1. A microRNA (miRNA) expression vector comprising a promoter sequence and an artificial intron, wherein the promoter sequence is positioned upstream (5′) of the artificial intron, and wherein the artificial intron comprises a nucleic acid sequence encoding one or more miRNA genes.

2. The vector of claim 1, wherein said promoter is a RNA polymerase II-based promoter.

3. The vector of claim 1, wherein said promoter is elongation factor-1 alpha (EF1α) promoter.

4. The vector of claim 1, wherein the one or more miRNA genes is selected from the group consisting of MIR9, MIR96, MIR182, and MIR183.

5. The vector of claim 1, wherein the one or more miRNA genes is each of MIR96, MIR182, and MIR183.

6. The vector of claim 1, wherein the miRNA expression vector is a viral vector or a plasmid.

7. The vector of claim 6, wherein the viral vector is selected from the group consisting of an adenovirus, a retrovirus, an adeno-associated virus, and a herpes simplex virus.

8. The vector of claim 1, wherein the vector further comprises an exogenous gene, positioned either between the promoter and the artificial intron or downstream of the artificial intron.

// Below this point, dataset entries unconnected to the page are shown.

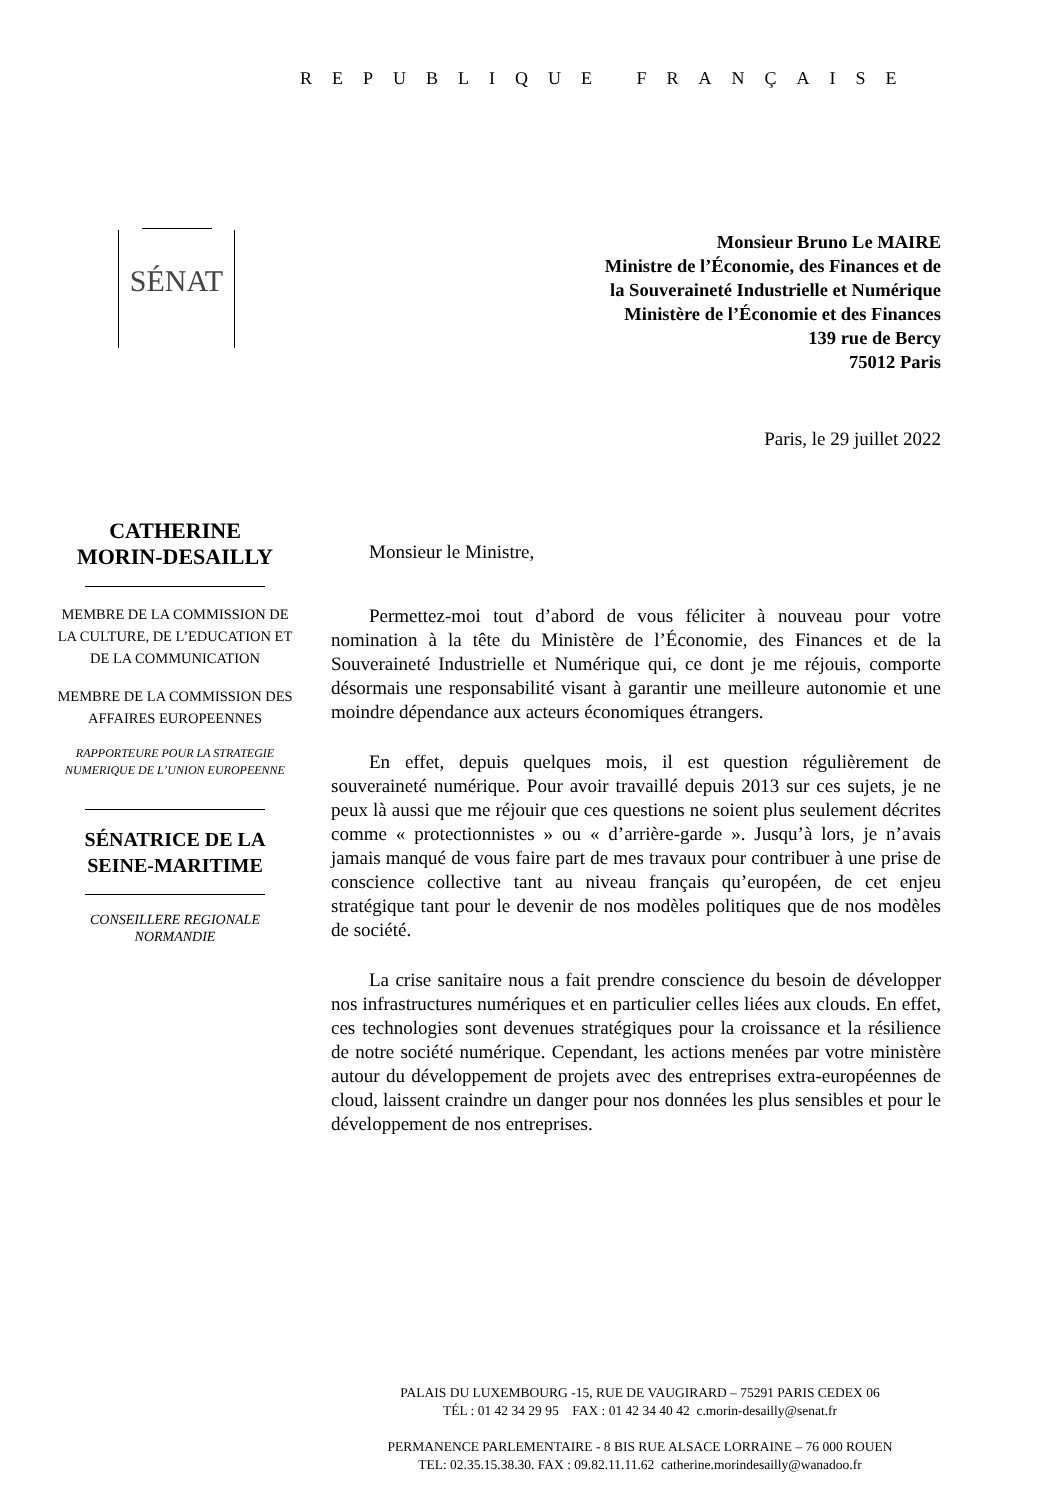REPUBLIQUE FRANÇAISE
SÉNAT
Monsieur Bruno Le MAIRE
Ministre de l’Économie, des Finances et de
la Souveraineté Industrielle et Numérique
Ministère de l’Économie et des Finances
139 rue de Bercy
75012 Paris
Paris, le 29 juillet 2022
CATHERINE
MORIN-DESAILLY
MEMBRE DE LA COMMISSION DE LA CULTURE, DE L’EDUCATION ET DE LA COMMUNICATION
MEMBRE DE LA COMMISSION DES AFFAIRES EUROPEENNES
RAPPORTEURE POUR LA STRATEGIE NUMERIQUE DE L’UNION EUROPEENNE
SÉNATRICE DE LA SEINE-MARITIME
CONSEILLERE REGIONALE NORMANDIE
Monsieur le Ministre,
Permettez-moi tout d’abord de vous féliciter à nouveau pour votre nomination à la tête du Ministère de l’Économie, des Finances et de la Souveraineté Industrielle et Numérique qui, ce dont je me réjouis, comporte désormais une responsabilité visant à garantir une meilleure autonomie et une moindre dépendance aux acteurs économiques étrangers.
En effet, depuis quelques mois, il est question régulièrement de souveraineté numérique. Pour avoir travaillé depuis 2013 sur ces sujets, je ne peux là aussi que me réjouir que ces questions ne soient plus seulement décrites comme « protectionnistes » ou « d’arrière-garde ». Jusqu’à lors, je n’avais jamais manqué de vous faire part de mes travaux pour contribuer à une prise de conscience collective tant au niveau français qu’européen, de cet enjeu stratégique tant pour le devenir de nos modèles politiques que de nos modèles de société.
La crise sanitaire nous a fait prendre conscience du besoin de développer nos infrastructures numériques et en particulier celles liées aux clouds. En effet, ces technologies sont devenues stratégiques pour la croissance et la résilience de notre société numérique. Cependant, les actions menées par votre ministère autour du développement de projets avec des entreprises extra-européennes de cloud, laissent craindre un danger pour nos données les plus sensibles et pour le développement de nos entreprises.
PALAIS DU LUXEMBOURG -15, RUE DE VAUGIRARD – 75291 PARIS CEDEX 06
TÉL : 01 42 34 29 95 FAX : 01 42 34 40 42 c.morin-desailly@senat.fr
PERMANENCE PARLEMENTAIRE - 8 BIS RUE ALSACE LORRAINE – 76 000 ROUEN
TEL: 02.35.15.38.30. FAX : 09.82.11.11.62 catherine.morindesailly@wanadoo.fr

9. The vector of claim 8, wherein the exogenous gene encodes a reporter, a selectable marker or other functional protein.

10. The vector of claim 9, wherein the reporter, selectable marker or other functional protein is fused to a hemagglutinin epitope tag.

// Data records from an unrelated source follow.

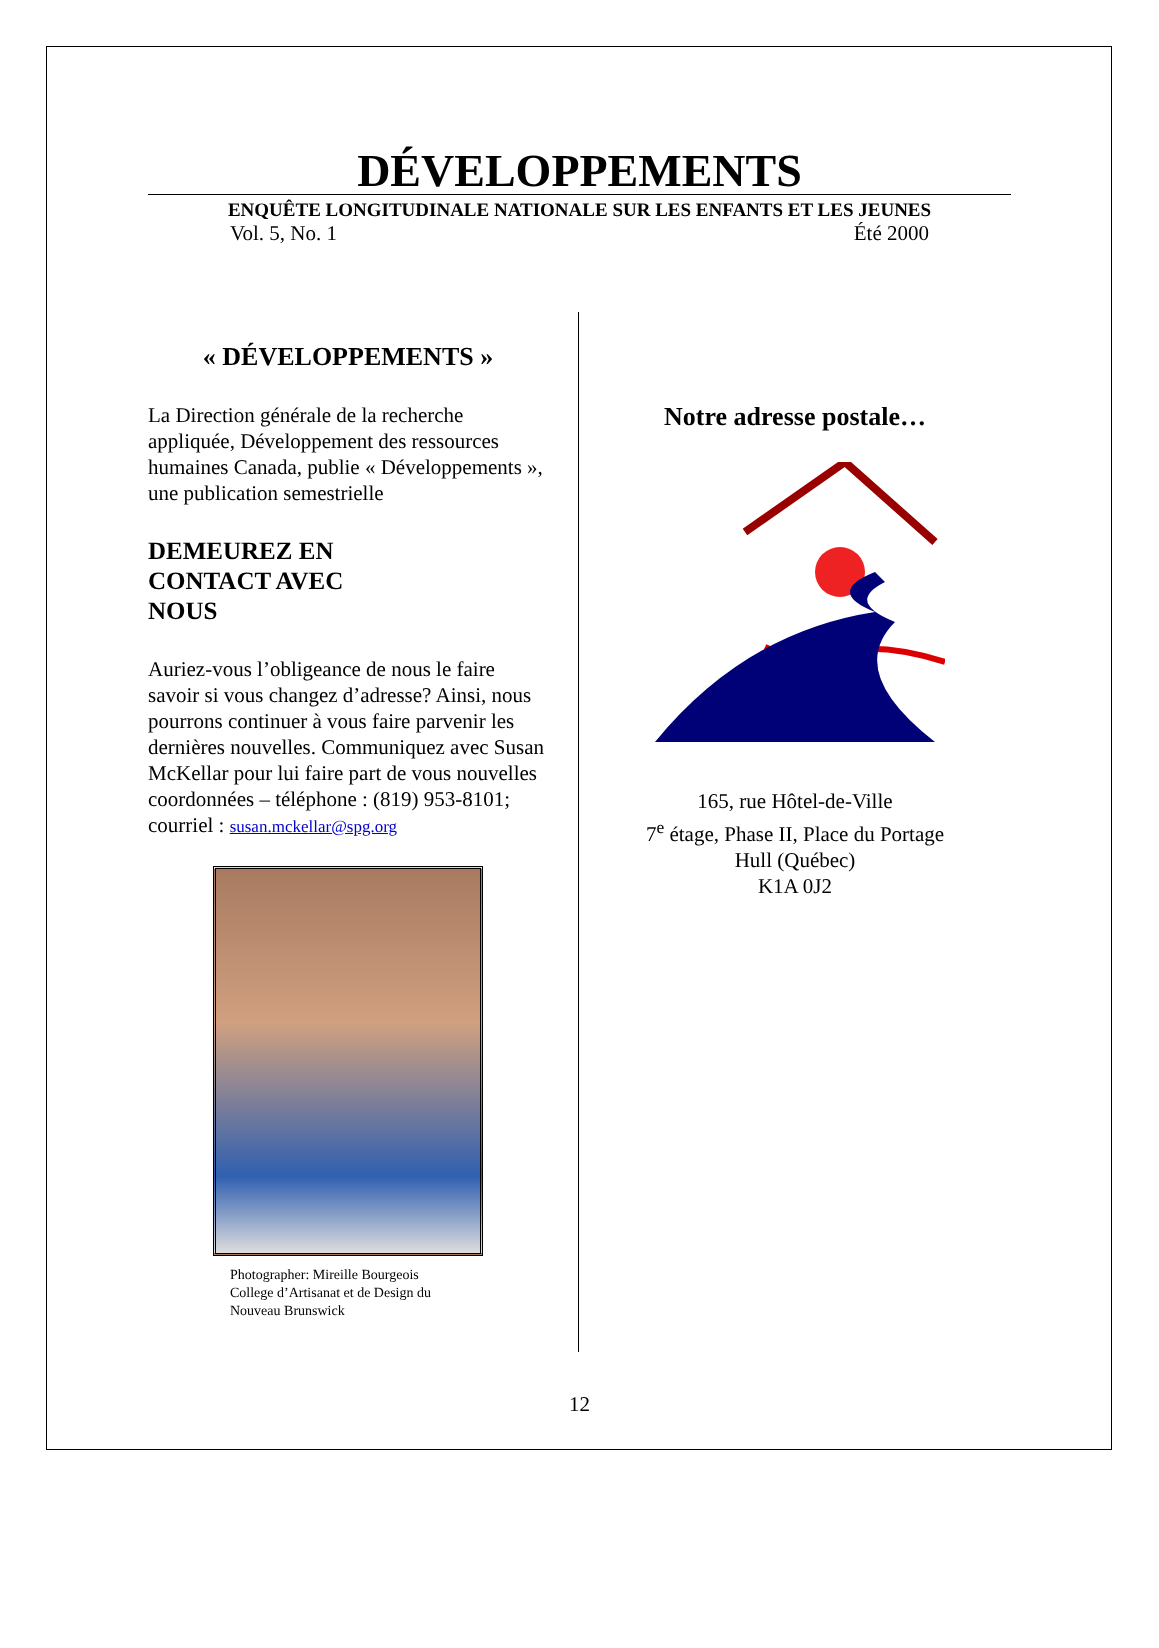DÉVELOPPEMENTS
ENQUÊTE LONGITUDINALE NATIONALE SUR LES ENFANTS ET LES JEUNES
Vol. 5, No. 1 Été 2000
« DÉVELOPPEMENTS »
La Direction générale de la recherche appliquée, Développement des ressources humaines Canada, publie « Développements », une publication semestrielle
DEMEUREZ EN
CONTACT AVEC
NOUS
Auriez-vous l’obligeance de nous le faire savoir si vous changez d’adresse? Ainsi, nous pourrons continuer à vous faire parvenir les dernières nouvelles. Communiquez avec Susan McKellar pour lui faire part de vous nouvelles coordonnées – téléphone : (819) 953-8101; courriel : susan.mckellar@spg.org
Photographer: Mireille Bourgeois
College d’Artisanat et de Design du
Nouveau Brunswick
Notre adresse postale…
165, rue Hôtel-de-Ville
7<sup>e</sup> étage, Phase II, Place du Portage
Hull (Québec)
K1A 0J2
12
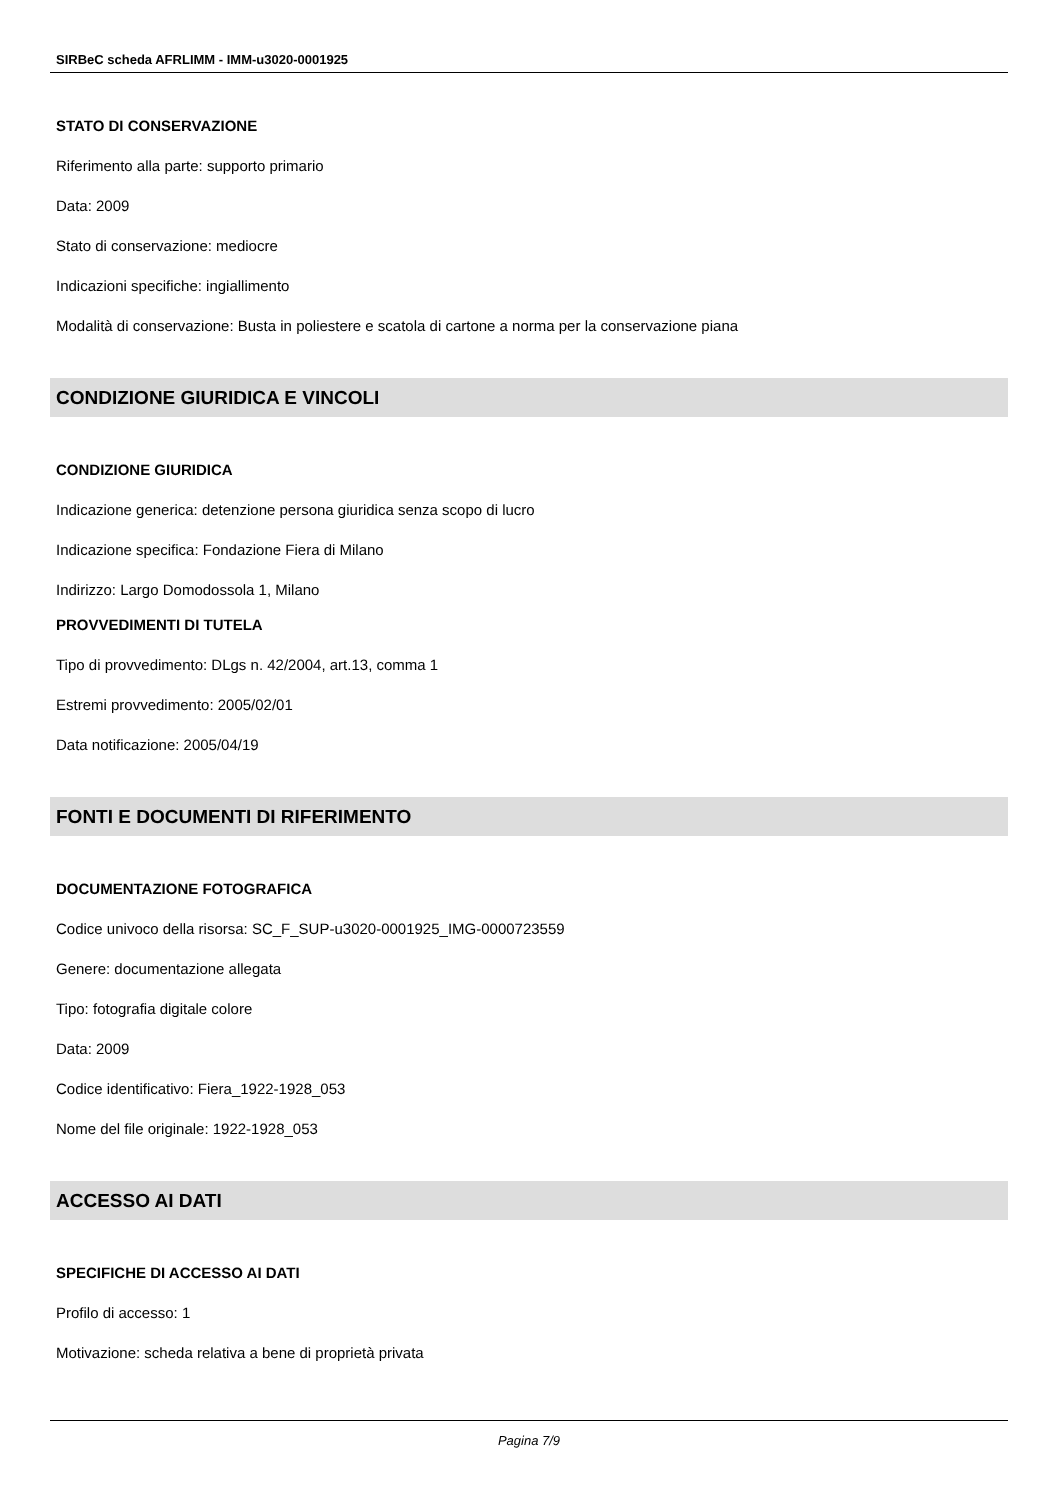SIRBeC scheda AFRLIMM - IMM-u3020-0001925
STATO DI CONSERVAZIONE
Riferimento alla parte: supporto primario
Data: 2009
Stato di conservazione: mediocre
Indicazioni specifiche: ingiallimento
Modalità di conservazione: Busta in poliestere e scatola di cartone a norma per la conservazione piana
CONDIZIONE GIURIDICA E VINCOLI
CONDIZIONE GIURIDICA
Indicazione generica: detenzione persona giuridica senza scopo di lucro
Indicazione specifica: Fondazione Fiera di Milano
Indirizzo: Largo Domodossola 1, Milano
PROVVEDIMENTI DI TUTELA
Tipo di provvedimento: DLgs n. 42/2004, art.13, comma 1
Estremi provvedimento: 2005/02/01
Data notificazione: 2005/04/19
FONTI E DOCUMENTI DI RIFERIMENTO
DOCUMENTAZIONE FOTOGRAFICA
Codice univoco della risorsa: SC_F_SUP-u3020-0001925_IMG-0000723559
Genere: documentazione allegata
Tipo: fotografia digitale colore
Data: 2009
Codice identificativo: Fiera_1922-1928_053
Nome del file originale: 1922-1928_053
ACCESSO AI DATI
SPECIFICHE DI ACCESSO AI DATI
Profilo di accesso: 1
Motivazione: scheda relativa a bene di proprietà privata
Pagina 7/9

11. A method of altering expression of one or more genes in a cell, comprising introducing into a cell an miRNA expression vector of claim 1, wherein the expression of said one or more genes is altered.

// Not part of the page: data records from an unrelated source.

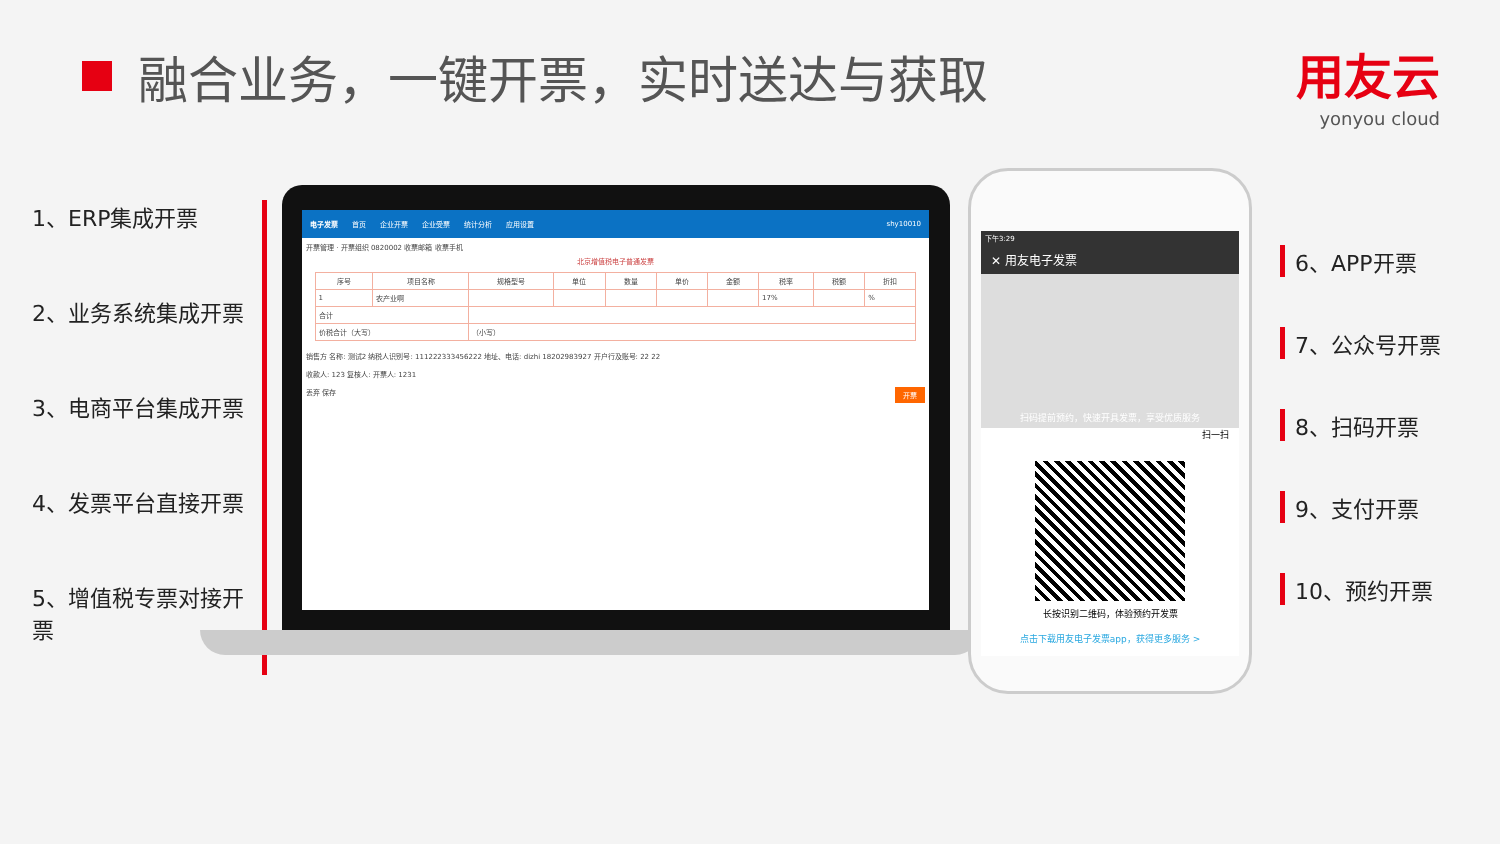融合业务，一键开票，实时送达与获取 用友云
yonyou cloud
1、ERP集成开票
2、业务系统集成开票
3、电商平台集成开票
4、发票平台直接开票
5、增值税专票对接开票
电子发票 首页 企业开票 企业受票 统计分析 应用设置 shy10010
开票管理 · 开票组织 0820002 收票邮箱 收票手机
北京增值税电子普通发票
| 序号 | 项目名称 | 规格型号 | 单位 | 数量 | 单价 | 金额 | 税率 | 税额 | 折扣 |
| --- | --- | --- | --- | --- | --- | --- | --- | --- | --- |
| 1 | 农产业啊 | | | | | | 17% | | % |
| 合计 | | | | | | | | | |
| 价税合计（大写） | | （小写） | | | | | | | |
销售方 名称: 测试2 纳税人识别号: 111222333456222 地址、电话: dizhi 18202983927 开户行及账号: 22 22
收款人: 123 复核人: 开票人: 1231
丢弃 保存 开票
下午3:29
✕ 用友电子发票
扫码提前预约，快速开具发票，享受优质服务
扫一扫
长按识别二维码，体验预约开发票
点击下载用友电子发票app，获得更多服务 >
6、APP开票
7、公众号开票
8、扫码开票
9、支付开票
10、预约开票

12. The method of claim 11, wherein said promoter is a RNA polymerase II-based promoter.

13. The method of claim 11, wherein said promoter is elongation factor-1 alpha (EF1α) promoter.

14. The method of claim 11, wherein the one or more miRNA genes is selected from the group consisting of MIR9, MIR96, MIR182, and MIR183.

15. The method of claim 11, wherein the one or more miRNA genes is each of MIR96, MIR182, and MIR183.

16. The method of claim 11, wherein the miRNA expression vector is a viral vector selected from the group consisting of an adenovirus, a retrovirus, an adeno-associated virus, and a herpes simplex virus.

17. The method of claim 11, wherein the vector further comprises an exogenous gene, positioned either between the promoter and the artificial intron or downstream of the artificial intron, wherein the exogenous gene encodes a reporter, a selectable marker or other functional protein.

18. A method of treating hearing impairment in a subject, comprising administering to a subject in need thereof an effective amount of an miRNA expression vector comprising a promoter sequence, an artificial intron and a nucleic acid sequence encoding a transcription factor, wherein the promoter sequence is positioned upstream (5′) of the artificial intron and the nucleic acid sequence encoding the transcription factor, wherein the artificial intron comprises a nucleic acid sequence encoding one or more miRNA genes, wherein the transcription factor promotes expression of a silenced gene, and wherein hearing impairment is treated in the subject.

19. The method of claim 18, wherein the promoter is elongation factor-1 alpha (EF1α) promoter.

20. The method of claim 18, wherein the one or more miRNA genes is each of MIR96, MIR182, and MIR183.